While the company’s success up to now has relied on the huge domestic home market in China – which accounts for 99 per cent of all UP credit cards issued – this could be about to change. UnionPay is setting its sights on global expansion and intriguingly Thailand is the catalyst which will help make this happen. Over the past few years several landmark decisions about ATM/debit cards have been made by the Bank of Thailand (BOT) and the Thai Bankers’ Association (TBA), and these are beginning to be implemented this year.

To combat the growing incidence of ATM and debit-card fraud, the BOT decided that all new ATM/debit cards in Thailand must carry secure embedded chips, a mandate which comes into force this May. Significantly, the BOT and TBA adopted UnionPay’s chip technology as the standard for all of Thailand’s debit cards, the first country outside of China to do so.

This will mean a mass transformation of Thailand’s 50-million strong debit-card market, as currently few debit cards have embedded chips and they are mainly used as ATM cards and not for retail transactions. Most cards will, therefore, need to be replaced and to support this UnionPay has joined with Bangkok Bank to establish the Thai Payment Network (TPN). Other leading Thai banks are also expected to become shareholders in this joint venture company.

Thai banks and other financial service providers will produce the new cards under the TPN and TPN-UnionPay brands, which will be locally issued and processed in line with BOT policy.

China UnionPay chairman Ge Huayong said that the launch of TPN in Thailand has great significance and he cited four major reasons for this. It is a new breakthrough in the development of technical standards in China’s financial sector, it represents a model for China’s policy of Going Global, it lays a solid foundation for large-scale acceptance and issuance of UnionPay cards in other local markets, and it will help UnionPay develop a business-expansion model which can be replicated which will accelerate the roll-out of its global business.

Ge Huayong also added that it ties in with China’s “One Belt, One Road” international expansion strategy as UP plans to develop similar payment infrastructure in other countries along the Belt and Road.

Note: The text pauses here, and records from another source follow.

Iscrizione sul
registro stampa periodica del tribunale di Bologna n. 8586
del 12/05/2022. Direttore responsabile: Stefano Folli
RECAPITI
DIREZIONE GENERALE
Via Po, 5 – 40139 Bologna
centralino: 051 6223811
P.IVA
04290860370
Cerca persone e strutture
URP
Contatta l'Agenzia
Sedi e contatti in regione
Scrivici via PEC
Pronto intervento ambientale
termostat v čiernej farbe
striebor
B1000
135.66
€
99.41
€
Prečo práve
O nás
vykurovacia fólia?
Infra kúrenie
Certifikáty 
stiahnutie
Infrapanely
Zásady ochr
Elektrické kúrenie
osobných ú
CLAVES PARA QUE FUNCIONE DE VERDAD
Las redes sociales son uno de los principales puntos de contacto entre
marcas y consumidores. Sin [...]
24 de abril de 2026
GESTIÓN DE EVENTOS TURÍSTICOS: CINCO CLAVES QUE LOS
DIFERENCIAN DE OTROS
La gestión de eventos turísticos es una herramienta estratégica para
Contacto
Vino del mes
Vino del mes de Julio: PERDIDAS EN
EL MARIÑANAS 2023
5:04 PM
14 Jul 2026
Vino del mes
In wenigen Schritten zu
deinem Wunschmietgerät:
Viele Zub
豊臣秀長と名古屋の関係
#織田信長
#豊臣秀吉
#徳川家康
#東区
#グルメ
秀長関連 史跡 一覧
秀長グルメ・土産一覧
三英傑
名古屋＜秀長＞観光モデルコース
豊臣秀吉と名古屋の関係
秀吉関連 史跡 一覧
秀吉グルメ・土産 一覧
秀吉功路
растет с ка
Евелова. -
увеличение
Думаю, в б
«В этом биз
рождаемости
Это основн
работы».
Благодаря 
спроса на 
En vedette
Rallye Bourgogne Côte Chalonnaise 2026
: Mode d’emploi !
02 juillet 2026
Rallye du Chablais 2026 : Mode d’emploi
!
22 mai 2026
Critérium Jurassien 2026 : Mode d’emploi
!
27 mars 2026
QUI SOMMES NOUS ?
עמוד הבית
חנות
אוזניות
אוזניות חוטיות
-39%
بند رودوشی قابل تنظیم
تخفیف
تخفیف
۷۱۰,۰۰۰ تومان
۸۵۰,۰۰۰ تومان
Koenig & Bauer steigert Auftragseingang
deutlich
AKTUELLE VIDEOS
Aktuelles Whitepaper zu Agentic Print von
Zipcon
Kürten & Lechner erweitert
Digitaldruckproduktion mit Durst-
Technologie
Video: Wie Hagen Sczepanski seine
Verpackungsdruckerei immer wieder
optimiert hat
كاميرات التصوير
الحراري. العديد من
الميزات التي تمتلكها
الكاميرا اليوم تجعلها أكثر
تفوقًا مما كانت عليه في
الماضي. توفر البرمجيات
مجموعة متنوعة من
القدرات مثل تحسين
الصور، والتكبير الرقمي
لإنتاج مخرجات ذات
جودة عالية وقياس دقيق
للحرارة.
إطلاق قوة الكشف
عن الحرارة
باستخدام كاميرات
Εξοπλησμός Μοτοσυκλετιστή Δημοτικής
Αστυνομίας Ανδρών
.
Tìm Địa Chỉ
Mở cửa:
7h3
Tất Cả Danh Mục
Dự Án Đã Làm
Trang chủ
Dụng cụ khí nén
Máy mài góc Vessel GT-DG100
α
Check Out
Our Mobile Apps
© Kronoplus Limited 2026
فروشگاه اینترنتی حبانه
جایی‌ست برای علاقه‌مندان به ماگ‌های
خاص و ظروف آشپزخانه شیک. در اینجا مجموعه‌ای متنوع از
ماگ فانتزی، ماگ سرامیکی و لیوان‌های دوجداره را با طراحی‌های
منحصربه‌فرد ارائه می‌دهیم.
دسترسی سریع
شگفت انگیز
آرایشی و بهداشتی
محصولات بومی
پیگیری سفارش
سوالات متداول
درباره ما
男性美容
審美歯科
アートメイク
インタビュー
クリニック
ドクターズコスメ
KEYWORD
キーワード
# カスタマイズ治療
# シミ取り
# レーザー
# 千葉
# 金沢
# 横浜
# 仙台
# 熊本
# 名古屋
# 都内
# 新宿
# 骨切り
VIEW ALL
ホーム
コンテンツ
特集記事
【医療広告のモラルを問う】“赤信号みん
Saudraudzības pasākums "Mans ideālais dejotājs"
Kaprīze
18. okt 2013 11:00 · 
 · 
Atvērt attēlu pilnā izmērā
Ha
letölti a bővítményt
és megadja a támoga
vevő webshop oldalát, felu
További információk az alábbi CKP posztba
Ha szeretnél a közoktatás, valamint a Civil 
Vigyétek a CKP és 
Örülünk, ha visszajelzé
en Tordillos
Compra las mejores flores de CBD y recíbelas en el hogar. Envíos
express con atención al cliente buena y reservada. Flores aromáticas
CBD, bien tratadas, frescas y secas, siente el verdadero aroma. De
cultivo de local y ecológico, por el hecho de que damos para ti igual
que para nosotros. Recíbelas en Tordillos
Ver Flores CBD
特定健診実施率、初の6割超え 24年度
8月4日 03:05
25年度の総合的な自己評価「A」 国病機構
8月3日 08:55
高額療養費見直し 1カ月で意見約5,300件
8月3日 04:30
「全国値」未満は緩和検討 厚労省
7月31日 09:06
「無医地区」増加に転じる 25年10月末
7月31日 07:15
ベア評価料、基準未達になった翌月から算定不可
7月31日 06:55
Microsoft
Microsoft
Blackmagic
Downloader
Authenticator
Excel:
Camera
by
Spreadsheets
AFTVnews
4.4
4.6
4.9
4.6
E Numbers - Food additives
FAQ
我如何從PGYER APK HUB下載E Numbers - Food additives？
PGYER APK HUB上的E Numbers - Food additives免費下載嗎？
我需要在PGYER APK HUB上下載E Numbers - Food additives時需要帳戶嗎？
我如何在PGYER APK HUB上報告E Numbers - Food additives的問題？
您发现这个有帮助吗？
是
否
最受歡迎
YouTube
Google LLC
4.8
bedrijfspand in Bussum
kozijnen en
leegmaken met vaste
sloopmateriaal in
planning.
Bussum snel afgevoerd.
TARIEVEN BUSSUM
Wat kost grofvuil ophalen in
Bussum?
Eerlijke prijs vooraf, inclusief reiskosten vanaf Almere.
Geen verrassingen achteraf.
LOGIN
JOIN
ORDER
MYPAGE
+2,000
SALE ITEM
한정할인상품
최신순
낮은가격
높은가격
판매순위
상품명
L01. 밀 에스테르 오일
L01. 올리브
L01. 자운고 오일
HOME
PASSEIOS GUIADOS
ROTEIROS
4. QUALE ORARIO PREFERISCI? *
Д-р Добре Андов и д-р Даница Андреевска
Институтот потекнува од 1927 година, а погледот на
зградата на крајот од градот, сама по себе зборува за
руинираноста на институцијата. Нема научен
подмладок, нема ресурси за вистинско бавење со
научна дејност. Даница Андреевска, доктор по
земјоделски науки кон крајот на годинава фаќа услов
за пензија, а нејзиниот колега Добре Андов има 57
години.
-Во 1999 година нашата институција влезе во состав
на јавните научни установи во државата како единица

Meanwhile, in another major development China UnionPay last month signed a memorandum of understanding with Visa to collaborate on payments security, innovation and financial inclusion.

Visa CEO Charlie Scharf said the two card giants would work together to develop innovations in digital payments and broaden the access of financial services to a wider population.

All these developments fit well with the Thai government’s digital payments strategy and should ensure that Thailand is at the forefront of using new technology in the payments industry.

The benefits include helping our businesses keep up-to-date with modern technology while ensuring the public has easy and convenient access to financial services.